PROVIDED ENTRIES:
.....

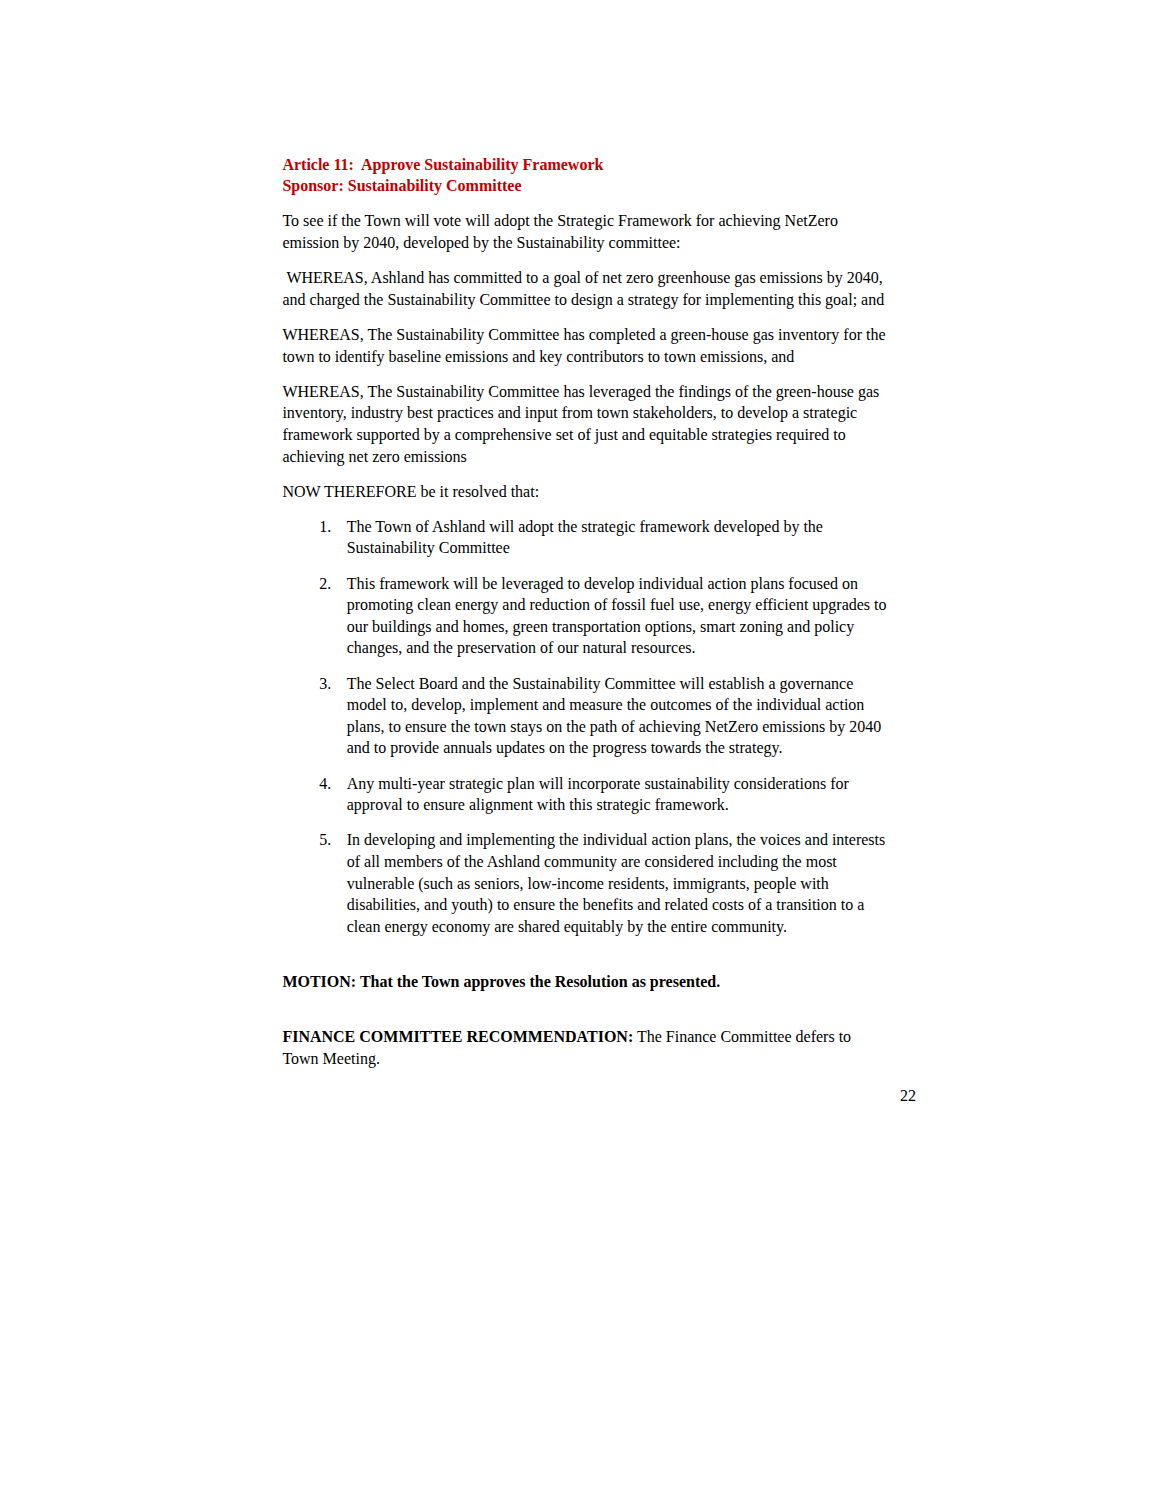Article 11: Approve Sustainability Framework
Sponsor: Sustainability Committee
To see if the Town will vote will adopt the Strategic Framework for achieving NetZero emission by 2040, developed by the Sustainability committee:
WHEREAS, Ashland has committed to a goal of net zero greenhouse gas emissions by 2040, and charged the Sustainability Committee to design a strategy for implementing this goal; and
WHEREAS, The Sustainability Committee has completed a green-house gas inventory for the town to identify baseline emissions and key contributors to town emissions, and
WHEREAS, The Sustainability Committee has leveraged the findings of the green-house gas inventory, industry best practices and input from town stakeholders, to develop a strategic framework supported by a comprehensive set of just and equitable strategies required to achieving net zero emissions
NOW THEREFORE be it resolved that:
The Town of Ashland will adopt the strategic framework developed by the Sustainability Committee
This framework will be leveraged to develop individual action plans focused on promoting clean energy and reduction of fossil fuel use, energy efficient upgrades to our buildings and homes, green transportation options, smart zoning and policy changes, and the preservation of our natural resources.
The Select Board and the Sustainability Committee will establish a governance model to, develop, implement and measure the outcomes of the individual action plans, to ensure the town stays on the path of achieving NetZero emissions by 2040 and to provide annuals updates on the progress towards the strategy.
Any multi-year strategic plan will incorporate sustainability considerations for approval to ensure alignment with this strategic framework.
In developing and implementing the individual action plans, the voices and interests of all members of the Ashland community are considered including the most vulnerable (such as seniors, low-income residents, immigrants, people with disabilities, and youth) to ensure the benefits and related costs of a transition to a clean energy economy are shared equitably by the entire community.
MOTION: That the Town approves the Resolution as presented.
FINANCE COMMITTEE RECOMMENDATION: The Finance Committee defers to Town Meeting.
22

.....

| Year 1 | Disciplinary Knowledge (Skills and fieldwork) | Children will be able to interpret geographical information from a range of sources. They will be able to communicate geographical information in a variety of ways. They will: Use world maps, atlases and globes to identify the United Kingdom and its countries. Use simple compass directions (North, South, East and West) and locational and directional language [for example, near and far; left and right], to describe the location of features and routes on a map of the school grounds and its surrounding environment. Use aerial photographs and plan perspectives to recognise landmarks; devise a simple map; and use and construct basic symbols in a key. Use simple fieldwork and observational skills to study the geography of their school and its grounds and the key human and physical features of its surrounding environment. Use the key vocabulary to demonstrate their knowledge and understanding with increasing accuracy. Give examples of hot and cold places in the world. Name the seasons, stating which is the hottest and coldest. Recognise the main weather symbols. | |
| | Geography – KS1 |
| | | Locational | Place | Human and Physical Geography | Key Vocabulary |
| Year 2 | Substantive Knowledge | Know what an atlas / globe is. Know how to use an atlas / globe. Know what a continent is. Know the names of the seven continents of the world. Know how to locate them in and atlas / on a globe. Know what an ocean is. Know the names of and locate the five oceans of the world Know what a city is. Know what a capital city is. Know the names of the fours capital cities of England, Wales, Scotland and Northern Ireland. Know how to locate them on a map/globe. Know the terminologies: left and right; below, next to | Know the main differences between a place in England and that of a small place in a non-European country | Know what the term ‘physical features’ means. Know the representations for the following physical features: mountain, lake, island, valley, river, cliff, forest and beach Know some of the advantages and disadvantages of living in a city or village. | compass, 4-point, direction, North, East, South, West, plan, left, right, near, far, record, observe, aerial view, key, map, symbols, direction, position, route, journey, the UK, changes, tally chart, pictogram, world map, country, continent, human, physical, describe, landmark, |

.....

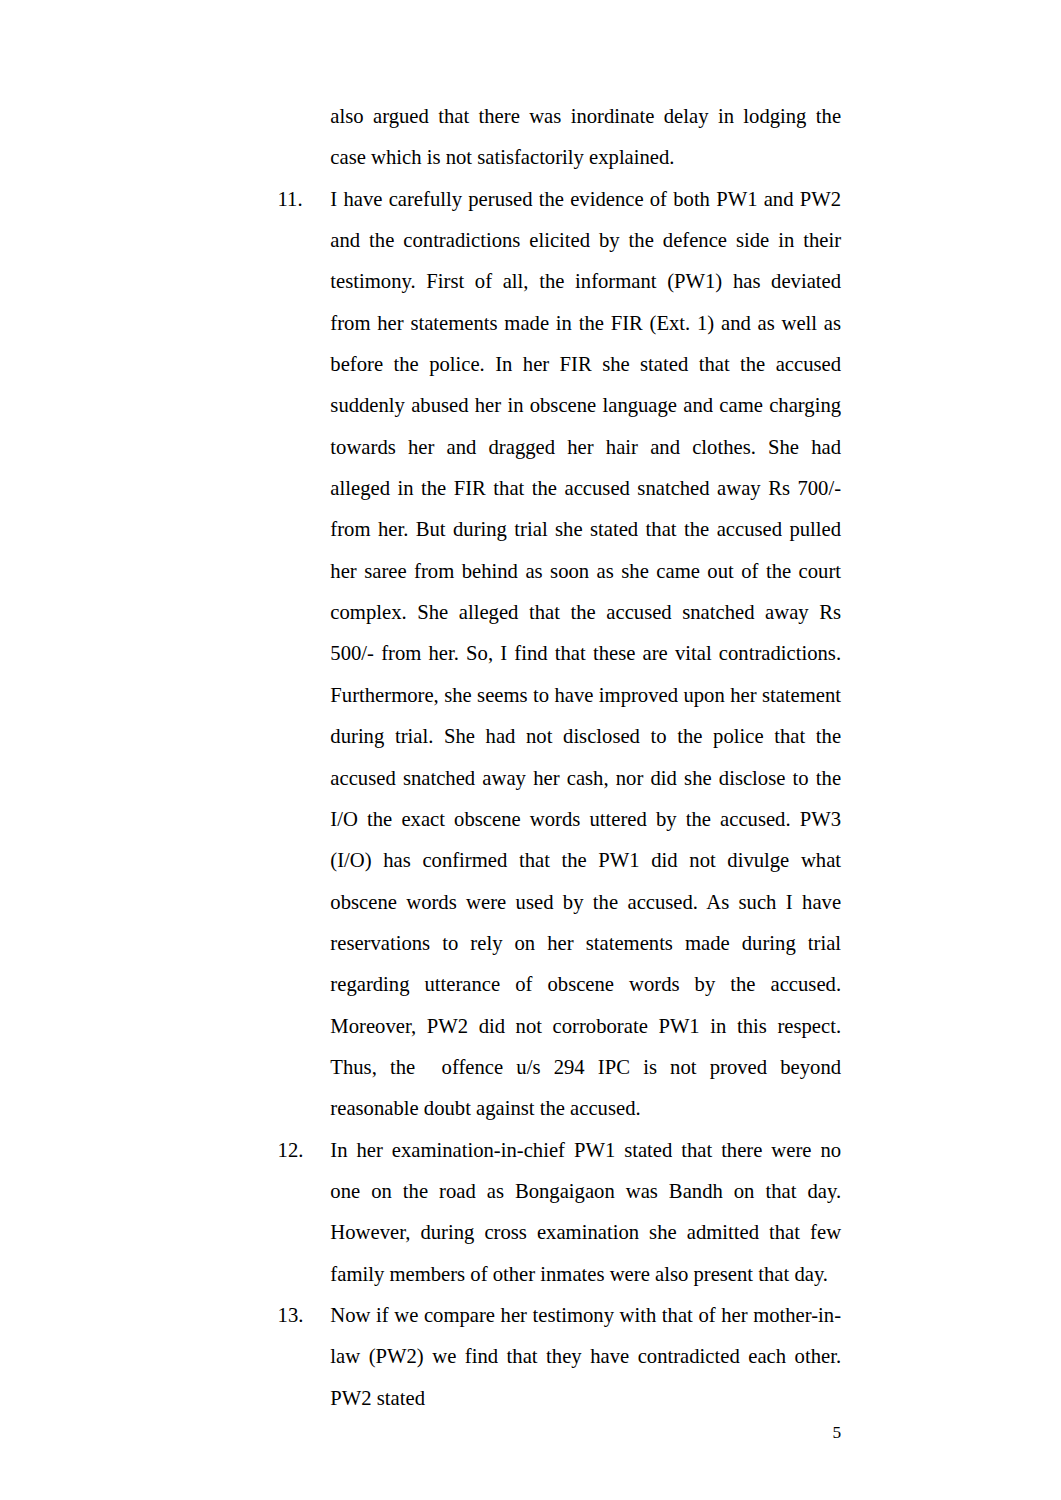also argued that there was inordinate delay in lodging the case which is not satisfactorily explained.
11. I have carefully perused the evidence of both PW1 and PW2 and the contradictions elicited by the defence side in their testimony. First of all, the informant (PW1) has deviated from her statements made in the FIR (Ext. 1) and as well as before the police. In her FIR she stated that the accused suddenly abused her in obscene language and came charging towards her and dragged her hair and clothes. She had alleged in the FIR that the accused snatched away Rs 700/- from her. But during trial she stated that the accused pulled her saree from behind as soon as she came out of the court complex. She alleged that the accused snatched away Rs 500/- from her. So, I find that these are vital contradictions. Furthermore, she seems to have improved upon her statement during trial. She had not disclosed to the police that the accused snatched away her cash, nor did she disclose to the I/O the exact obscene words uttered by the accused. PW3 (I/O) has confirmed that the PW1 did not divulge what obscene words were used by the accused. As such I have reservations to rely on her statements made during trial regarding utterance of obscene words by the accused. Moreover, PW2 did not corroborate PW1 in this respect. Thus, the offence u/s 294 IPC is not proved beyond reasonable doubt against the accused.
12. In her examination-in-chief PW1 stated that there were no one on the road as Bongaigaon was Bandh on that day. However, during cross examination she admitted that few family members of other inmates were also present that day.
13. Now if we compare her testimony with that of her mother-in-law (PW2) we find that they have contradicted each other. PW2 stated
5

.....

PROBLEM: Every line above from the line with "WHEREAS, The Sustainability Committee has completed" to the line with "The Town of", both included, must be reproduced exactly, and no other line may appear.

RESULT FOR THIS EXERCISE:
WHEREAS, The Sustainability Committee has completed a green-house gas inventory for the town to identify baseline emissions and key contributors to town emissions, and
WHEREAS, The Sustainability Committee has leveraged the findings of the green-house gas inventory, industry best practices and input from town stakeholders, to develop a strategic framework supported by a comprehensive set of just and equitable strategies required to achieving net zero emissions
NOW THEREFORE be it resolved that:
The Town of Ashland will adopt the strategic framework developed by the Sustainability Committee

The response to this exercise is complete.